The police on demonstrations are only doing their job. That job being to protect their political masters from dissident opinion. The political class and their City masters want to rule without opposition. Mostly there is no opposition, that is, within the political sphere - all parties being on board. The police can deal with those who take their protest to the streets. They do a thorough job planning in advance of any demonstration. They issue statements saying that the demonstrations will be violent in advance and not wishing to be proved wrong get into their riot gear and arm themselves with truncheons and shields. Shields are useful weapons not just for self-protection. They wind themselves up for the fight.

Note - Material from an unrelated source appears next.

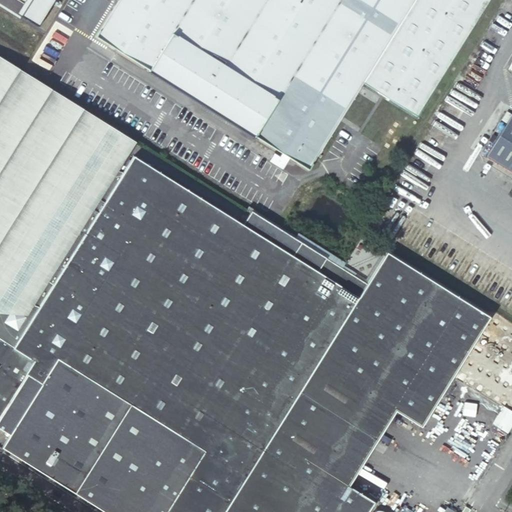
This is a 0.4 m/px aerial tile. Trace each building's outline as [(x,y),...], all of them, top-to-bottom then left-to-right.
[(119,0),(96,36),(309,170),(364,83),(417,116),(482,12),(462,0),(119,0)] [(489,0),(462,0),(482,12),(489,0)] [(134,156),(141,145),(0,56),(0,307),(7,305),(16,304),(26,305),(28,305),(29,303),(28,300),(40,281),(43,280),(45,278),(47,279),(63,254),(78,230),(93,206),(91,205),(93,202),(91,198),(103,179),(107,178),(110,179),(111,177),(127,152),(134,156)] [(511,114),(485,157),(511,174),(511,114)] [(93,206),(78,230),(88,227),(134,156),(127,152),(111,177),(110,179),(107,178),(103,179),(91,198),(93,202),(91,205),(93,206)] [(0,429),(9,435),(1,448),(103,511),(367,511),(373,502),(348,487),(270,438),(317,363),(395,411),(420,427),(489,318),(385,253),(366,284),(340,268),(250,211),(242,225),(134,156),(88,227),(78,230),(63,254),(65,264),(38,307),(28,305),(26,305),(16,304),(7,305),(0,307),(0,429)] [(65,264),(63,254),(47,279),(45,278),(43,280),(40,281),(28,300),(29,303),(28,305),(38,307),(65,264)] [(395,411),(317,363),(270,438),(348,487),(395,411)] [(458,380),(450,391),(493,418),(501,406),(458,380)] [(511,410),(504,406),(493,425),(508,432),(511,425),(511,410)]
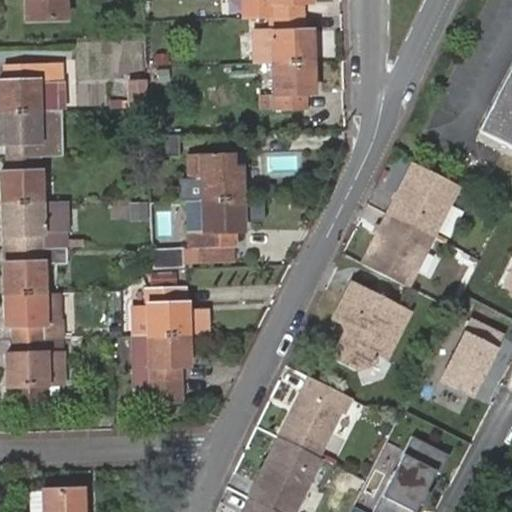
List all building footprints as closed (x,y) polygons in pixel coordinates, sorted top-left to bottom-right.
[(65,0),(24,0),(25,22),(67,21),(65,0)] [(310,0),(242,0),(244,19),(269,19),(303,17),(303,2),(310,2),(310,0)] [(252,33),(252,65),(270,64),(313,63),(312,31),(304,30),(303,17),(269,19),(270,32),(252,33)] [(140,75),(140,42),(77,41),(77,105),(105,105),(105,75),(140,75)] [(313,63),(270,64),(272,108),(306,108),(306,93),(314,92),(313,63)] [(0,81),(0,113),(59,111),(64,111),(64,83),(64,66),(37,66),(2,67),(3,81),(0,81)] [(511,76),(483,132),(511,147),(511,76)] [(0,145),(6,145),(6,158),(39,158),(60,157),(59,111),(0,113),(0,145)] [(146,135),(146,155),(146,157),(179,156),(177,133),(146,135)] [(200,201),(241,200),(240,169),(232,169),(231,156),(187,157),(188,181),(199,180),(200,201)] [(0,172),(0,204),(40,204),(39,158),(6,158),(6,172),(0,172)] [(362,265),(405,287),(457,186),(413,163),(362,265)] [(177,181),(178,202),(188,202),(200,201),(199,180),(188,181),(177,181)] [(242,231),(241,200),(200,201),(188,202),(191,247),(234,245),(234,232),(242,231)] [(40,204),(0,204),(0,216),(1,237),(8,237),(9,250),(65,248),(64,203),(40,204)] [(8,237),(1,237),(1,250),(9,250),(8,237)] [(2,262),(3,294),(43,293),(43,266),(65,264),(65,248),(9,250),(9,262),(2,262)] [(150,270),(182,270),(181,249),(150,250),(150,270)] [(511,268),(502,288),(511,293),(511,268)] [(151,274),(151,290),(176,289),(176,275),(151,274)] [(339,326),(342,332),(327,360),(352,373),(376,358),(385,362),(410,314),(350,284),(330,321),(339,326)] [(187,336),(206,335),(206,310),(186,309),(186,289),(176,289),(151,290),(146,290),(147,337),(187,336)] [(45,340),(62,339),(60,293),(43,293),(3,294),(4,327),(11,328),(12,341),(45,340)] [(501,337),(470,322),(441,381),(471,396),(501,337)] [(147,337),(132,337),(134,403),(181,401),(180,366),(187,367),(187,336),(147,337)] [(63,384),(62,339),(45,340),(12,341),(12,354),(4,353),(6,388),(9,387),(10,404),(46,403),(46,384),(63,384)] [(317,458),(339,414),(343,416),(350,400),(308,378),(278,438),(317,458)] [(449,456),(411,437),(372,511),(415,511),(420,504),(424,506),(430,494),(426,492),(435,473),(440,475),(449,456)] [(276,511),(294,511),(321,460),(317,458),(278,438),(248,498),(250,499),(276,511)] [(40,511),(81,511),(81,491),(39,492),(40,511)] [(28,511),(40,511),(39,492),(28,493),(28,511)] [(275,511),(250,499),(243,511),(275,511)]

It is obvious that if thousands of people are marching it is a simple matter by pressing in on these people and blocking their exit, to get them frightened. The police are good at that, it is their daily routine winding up people until they react. Even if the wound up person merely swears at the police using language that is regularly used in everyday conversation, then this becomes a reason for a threat of arrest leading to arrest. You see this in videos of the police at work. These videos are meant to make us side with the police, but they have no idea that they are telling us more about the police than the so called 'criminal'.

When on a demonstration the police for some reason forget that they are being filmed and photographed hundreds of times. Or maybe they are so cocksure that smashing someone in the face with a shield or hitting their thighs with a truncheon will not backfire on them. Maybe they are right because the publicity that comes from this takes a long time to produce an effect in the courts. The action itself has its effect in subduing the victim and intimidation many of those around the incident. It also inflames the situation provoking anti-police sentiment and action, giving more officers an excuse to get heavy handed or booted. So it goes.


----------



## ViolentPanda (Nov 9, 2011)

agricola said:


> No idea, though what they (or at least the leaders / those who get on TV) are demanding would tend to suggest that it cant be that many. I guess that is just another stick to beat the perennially useless NUS with - for them not to point to a system that was considerably fairer, that demonstrably improved the lives of at least several hundred thousand people (edit: probably more like several million) and which (most importantly of all, given how successive governments have framed this debate) was quite a bit cheaper for all those concerned, is a complete abdication of what they should be doing.... though of course I doubt anyone will be surprised.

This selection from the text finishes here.